Zürich als Widerstandsnest in der CVP

Von Henry Habegger und Othmar von Matt


Samstag, 06. Februar 2016 23:30


Vertreter der Homosexuellen kämpfen gegen die Heiratsstrafe-Initiative, weil der traditionelle Ehebegriff zementiert wird.

Die Umfragewerte sind gut. Mit einem Ja am 28. Februar zur Volksinitiative zur Abschaffung der Heiratsstrafe könnte die CVP vom Verliererimage wegkommen. Auch dank der SVP, die die Initiative unterstützt.
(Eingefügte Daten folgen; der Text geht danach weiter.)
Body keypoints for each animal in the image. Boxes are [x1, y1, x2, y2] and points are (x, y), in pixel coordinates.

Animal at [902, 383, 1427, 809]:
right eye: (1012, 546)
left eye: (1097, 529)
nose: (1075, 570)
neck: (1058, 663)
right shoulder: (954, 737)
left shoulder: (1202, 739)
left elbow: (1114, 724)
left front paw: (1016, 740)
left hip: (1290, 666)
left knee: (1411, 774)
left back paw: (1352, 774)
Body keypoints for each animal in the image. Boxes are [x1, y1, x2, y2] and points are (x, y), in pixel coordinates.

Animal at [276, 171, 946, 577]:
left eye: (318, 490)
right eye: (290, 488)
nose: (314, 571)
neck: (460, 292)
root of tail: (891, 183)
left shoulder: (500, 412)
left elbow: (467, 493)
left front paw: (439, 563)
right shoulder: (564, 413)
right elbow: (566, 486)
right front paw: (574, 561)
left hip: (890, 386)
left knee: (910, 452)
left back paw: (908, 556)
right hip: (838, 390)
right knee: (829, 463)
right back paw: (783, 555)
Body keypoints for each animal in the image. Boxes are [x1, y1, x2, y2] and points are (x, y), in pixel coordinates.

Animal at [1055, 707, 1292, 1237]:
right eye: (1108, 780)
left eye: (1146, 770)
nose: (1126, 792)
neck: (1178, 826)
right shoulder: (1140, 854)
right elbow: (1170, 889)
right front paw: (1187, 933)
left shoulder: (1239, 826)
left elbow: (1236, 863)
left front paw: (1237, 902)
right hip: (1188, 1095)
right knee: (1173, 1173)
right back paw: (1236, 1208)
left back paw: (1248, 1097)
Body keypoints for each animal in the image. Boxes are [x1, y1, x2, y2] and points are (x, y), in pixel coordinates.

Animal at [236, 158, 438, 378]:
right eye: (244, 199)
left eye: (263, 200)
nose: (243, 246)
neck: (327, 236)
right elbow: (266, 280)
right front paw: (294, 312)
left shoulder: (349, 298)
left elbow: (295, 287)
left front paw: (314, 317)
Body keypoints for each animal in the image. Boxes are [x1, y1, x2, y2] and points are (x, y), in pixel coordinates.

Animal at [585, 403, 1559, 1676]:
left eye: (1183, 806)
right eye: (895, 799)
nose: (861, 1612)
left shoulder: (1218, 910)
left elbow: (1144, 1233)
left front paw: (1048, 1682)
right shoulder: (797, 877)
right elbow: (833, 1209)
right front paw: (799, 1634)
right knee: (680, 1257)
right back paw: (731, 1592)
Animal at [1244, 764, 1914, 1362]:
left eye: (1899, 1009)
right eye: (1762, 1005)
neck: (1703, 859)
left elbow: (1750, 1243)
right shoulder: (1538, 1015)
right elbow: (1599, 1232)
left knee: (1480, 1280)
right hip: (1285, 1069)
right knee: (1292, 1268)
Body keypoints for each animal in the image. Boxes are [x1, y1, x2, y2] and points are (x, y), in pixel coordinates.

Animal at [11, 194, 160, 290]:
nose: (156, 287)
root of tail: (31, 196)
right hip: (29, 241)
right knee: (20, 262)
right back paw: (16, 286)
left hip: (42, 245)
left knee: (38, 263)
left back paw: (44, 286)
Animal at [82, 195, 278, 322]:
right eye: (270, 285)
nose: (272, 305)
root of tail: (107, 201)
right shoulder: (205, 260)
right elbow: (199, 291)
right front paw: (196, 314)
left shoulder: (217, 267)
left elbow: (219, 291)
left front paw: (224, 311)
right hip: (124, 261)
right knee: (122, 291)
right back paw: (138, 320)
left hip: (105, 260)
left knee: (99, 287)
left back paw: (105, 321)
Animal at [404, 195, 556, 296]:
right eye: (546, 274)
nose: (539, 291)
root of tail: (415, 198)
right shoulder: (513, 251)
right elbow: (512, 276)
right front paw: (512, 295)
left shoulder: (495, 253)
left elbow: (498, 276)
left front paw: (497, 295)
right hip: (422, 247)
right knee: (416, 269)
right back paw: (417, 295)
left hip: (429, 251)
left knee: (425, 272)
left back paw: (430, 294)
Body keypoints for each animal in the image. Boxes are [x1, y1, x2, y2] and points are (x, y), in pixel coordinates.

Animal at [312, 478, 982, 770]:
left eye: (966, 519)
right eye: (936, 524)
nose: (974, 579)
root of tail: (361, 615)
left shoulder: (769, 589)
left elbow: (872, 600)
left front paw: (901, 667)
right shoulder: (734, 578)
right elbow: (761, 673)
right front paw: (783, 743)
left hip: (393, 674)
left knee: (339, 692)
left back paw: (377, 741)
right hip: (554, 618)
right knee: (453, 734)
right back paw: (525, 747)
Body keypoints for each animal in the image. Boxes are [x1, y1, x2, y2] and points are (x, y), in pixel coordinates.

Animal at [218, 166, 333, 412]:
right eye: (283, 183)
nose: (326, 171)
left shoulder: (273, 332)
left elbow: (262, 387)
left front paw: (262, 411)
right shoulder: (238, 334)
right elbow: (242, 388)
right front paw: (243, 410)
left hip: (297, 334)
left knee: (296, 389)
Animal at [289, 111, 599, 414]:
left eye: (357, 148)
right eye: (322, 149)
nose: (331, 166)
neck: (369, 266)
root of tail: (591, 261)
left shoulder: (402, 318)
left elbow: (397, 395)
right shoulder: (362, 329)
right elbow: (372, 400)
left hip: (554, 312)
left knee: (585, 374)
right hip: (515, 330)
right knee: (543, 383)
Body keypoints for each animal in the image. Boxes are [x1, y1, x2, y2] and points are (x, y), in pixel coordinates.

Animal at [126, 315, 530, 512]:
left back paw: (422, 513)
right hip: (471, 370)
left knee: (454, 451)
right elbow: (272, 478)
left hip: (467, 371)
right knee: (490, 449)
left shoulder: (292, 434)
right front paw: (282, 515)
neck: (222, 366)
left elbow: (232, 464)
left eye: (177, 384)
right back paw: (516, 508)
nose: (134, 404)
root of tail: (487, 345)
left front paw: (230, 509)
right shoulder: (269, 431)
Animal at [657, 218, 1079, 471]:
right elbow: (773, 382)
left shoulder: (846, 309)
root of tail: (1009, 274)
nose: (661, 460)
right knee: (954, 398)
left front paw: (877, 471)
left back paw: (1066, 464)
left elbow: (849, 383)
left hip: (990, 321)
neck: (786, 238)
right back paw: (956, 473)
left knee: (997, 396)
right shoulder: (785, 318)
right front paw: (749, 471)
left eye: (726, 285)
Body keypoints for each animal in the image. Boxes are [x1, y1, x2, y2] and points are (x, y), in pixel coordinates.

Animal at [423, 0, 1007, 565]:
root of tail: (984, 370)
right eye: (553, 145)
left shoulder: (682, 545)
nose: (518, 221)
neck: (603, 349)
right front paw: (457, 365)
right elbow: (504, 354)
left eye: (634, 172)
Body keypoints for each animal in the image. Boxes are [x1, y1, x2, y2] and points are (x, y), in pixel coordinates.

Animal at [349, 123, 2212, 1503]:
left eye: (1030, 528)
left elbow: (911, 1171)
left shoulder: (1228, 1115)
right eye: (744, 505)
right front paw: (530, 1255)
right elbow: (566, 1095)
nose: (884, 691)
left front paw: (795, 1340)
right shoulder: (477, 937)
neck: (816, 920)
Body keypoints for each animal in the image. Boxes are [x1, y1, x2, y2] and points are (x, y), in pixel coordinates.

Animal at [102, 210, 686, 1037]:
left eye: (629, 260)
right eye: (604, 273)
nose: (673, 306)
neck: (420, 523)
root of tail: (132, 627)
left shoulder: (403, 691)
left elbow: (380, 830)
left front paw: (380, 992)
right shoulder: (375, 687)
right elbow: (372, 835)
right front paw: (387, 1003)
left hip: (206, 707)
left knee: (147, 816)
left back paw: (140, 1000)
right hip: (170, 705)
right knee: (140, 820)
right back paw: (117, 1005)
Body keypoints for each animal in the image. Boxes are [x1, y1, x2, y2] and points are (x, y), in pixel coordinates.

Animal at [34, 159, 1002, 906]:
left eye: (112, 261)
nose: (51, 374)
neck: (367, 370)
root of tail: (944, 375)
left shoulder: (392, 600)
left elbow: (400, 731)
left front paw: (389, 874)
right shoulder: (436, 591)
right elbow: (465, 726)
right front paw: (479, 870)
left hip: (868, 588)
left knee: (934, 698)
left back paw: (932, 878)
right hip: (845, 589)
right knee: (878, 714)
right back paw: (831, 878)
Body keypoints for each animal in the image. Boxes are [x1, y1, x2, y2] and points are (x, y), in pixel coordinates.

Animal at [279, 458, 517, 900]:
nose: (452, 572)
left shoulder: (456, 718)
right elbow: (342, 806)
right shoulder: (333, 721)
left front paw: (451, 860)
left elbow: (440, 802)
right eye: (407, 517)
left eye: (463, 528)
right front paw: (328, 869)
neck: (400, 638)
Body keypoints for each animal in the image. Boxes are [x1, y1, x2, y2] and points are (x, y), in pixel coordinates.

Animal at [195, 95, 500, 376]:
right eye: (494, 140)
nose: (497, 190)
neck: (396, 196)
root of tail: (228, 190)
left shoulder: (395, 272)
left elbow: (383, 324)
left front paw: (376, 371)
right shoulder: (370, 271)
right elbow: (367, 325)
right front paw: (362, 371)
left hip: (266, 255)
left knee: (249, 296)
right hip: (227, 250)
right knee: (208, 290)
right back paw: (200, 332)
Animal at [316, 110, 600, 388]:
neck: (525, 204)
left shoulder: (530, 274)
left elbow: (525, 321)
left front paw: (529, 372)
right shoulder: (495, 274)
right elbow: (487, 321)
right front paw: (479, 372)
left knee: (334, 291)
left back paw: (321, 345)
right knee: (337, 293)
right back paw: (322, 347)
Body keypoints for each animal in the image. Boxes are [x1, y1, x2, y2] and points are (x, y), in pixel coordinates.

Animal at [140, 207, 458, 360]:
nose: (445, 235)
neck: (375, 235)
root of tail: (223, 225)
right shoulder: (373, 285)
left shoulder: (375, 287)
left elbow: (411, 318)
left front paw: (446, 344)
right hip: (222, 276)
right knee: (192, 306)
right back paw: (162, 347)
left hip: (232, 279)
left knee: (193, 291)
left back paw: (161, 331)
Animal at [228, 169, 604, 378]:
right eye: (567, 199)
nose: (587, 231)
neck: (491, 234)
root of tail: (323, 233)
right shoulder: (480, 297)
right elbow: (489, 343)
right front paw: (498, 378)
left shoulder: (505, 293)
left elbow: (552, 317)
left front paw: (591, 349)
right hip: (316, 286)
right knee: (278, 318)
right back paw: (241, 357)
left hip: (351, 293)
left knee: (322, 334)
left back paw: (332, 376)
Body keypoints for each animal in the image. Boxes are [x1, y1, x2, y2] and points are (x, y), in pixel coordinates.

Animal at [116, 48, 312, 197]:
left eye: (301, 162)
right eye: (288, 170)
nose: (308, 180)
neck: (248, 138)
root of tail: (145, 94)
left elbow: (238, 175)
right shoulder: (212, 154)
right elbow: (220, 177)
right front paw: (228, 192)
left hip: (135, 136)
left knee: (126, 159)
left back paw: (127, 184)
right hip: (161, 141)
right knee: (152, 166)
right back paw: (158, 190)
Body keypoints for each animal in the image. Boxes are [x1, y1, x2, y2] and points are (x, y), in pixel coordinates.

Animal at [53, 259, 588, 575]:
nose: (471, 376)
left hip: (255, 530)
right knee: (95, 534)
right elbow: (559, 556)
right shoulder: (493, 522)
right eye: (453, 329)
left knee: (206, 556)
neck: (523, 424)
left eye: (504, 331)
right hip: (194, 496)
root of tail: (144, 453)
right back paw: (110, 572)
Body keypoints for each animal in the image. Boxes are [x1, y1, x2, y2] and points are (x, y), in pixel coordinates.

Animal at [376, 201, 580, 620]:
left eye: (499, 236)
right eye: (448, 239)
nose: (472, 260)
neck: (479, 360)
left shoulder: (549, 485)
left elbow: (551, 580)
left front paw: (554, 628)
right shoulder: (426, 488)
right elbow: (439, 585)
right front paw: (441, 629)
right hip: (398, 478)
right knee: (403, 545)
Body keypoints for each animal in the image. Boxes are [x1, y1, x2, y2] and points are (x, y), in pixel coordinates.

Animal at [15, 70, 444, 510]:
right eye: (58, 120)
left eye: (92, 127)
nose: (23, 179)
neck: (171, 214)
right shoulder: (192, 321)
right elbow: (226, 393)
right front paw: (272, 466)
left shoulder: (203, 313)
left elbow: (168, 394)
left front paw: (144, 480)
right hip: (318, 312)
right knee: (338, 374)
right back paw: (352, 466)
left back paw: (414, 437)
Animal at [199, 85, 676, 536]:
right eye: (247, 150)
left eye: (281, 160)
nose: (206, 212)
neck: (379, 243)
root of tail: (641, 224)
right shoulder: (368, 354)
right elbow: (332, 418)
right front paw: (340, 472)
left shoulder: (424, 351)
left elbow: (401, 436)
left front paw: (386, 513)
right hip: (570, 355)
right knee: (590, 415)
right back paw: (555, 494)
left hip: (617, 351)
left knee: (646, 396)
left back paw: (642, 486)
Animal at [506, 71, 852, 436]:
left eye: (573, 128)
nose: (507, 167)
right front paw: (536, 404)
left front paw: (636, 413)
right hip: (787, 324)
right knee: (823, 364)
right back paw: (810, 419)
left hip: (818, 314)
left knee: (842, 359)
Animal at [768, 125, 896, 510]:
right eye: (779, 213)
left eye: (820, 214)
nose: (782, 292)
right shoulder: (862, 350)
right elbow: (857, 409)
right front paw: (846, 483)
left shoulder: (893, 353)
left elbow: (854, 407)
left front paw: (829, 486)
Aber nicht alle in der CVP sähen sich als Sieger: Für die Vertreter der Homosexuellen wäre ein Ja ein schwerer Rückschlag. Markus Hungerbühler, Präsident der CVP Stadt Zürich und Leiter CVP-Fachgruppe LGBTI (Lesbian, Gay, Bisexual und Trans) betont zwar: «Ich stehe hinter dem Hauptanliegen der Initiative, der Abschaffung der Heiratsstrafe.» Aber: «Der Zusatz mit der Festschreibung der Ehe als Gemeinschaft zwischen Mann und Frau ist unnötig. Das gehört nicht in die Verfassung, das ist eine völlig unnötige neue Diskriminierung.»

Die Initiative schreibt in die Verfassung, dass die Ehe den Heteros vorbehalten ist. Auch Charles Schnyder, Vizepräsident der JCVP Kanton Zürich, sagt: «Ein Ja hätte sicher eine gewaltige und negative Signalwirkung gegenüber der Akzeptanz von homosexuellen Menschen in der Schweiz. Die vorliegende Ehe-Definition legt ihnen dabei völlig unnötigerweise einen grossen Stein in den Weg hin zu ihrer Gleichberechtigung.» Zwar sagen die Befürworter der Initiative, man könne ja die Verfassung wieder ändern. Hungerbühler kontert: «Natürlich kann man die Verfassung wieder ändern, aber mit der neuen Formulierung bauen wir eine zusätzliche Hürde ein auf dem Weg zur Ehe für alle. Diese Hürde hätte es nun wirklich nicht gebraucht.» Das sieht auch Schnyder so.

Und es gibt weitere Bedenken. Charles Schnyder warnt: «Ein Blick auf Zentraleuropa zeigt eine klare Tendenz hin zur Gleichstellung der homosexuellen Bevölkerung. Wird die enge Ehe-Definition in der Verfassung verankert, würde sich die Schweiz als eines der ersten Länder im europäischen Raum gegen diese Entwicklung stellen. Das wäre dem Bild einer fortschrittsorientierten Schweiz sicher nicht zuträglich.»

Während sich in der CVP Widerstand regt, bleibts in der SVP erstaunlich still. Der schwule Berner Alt-Nationalrat Thomas Fuchs sagt: «Die SVP forderte ebenfalls die Abschaffung der Heiratsstrafe. Sie kann nun nicht gegen diese Initiative antreten.» Auf Social Media gebe es zwar die Diskussion über Homosexuelle. «Doch in der Kampagne geht es nicht um gleichgeschlechtliche Paare. Wir werden dies anders regeln müssen.»

Ob Ja oder Nein, die Abschaffung der Heiratsstrafe kommt und kostet Geld. «Im Finanzplan hat der Bundesrat für die Beseitigung der Heiratsstrafe ab 2022 jährlich eine Milliarde Franken Abzug vorgesehen», sagt Serge Gaillard, Finanzdirektor des Bundes. «Dann also, wenn es nach unseren Berechnungen wieder grösseren finanziellen Spielraum gibt. Diese Milliarde haben wir unabhängig vom Ausgang der Abstimmung eingesetzt. Die Abschaffung der sogenannten Heiratsstrafe gehört zu den steuerpolitischen Prioritäten des Bundesrats.»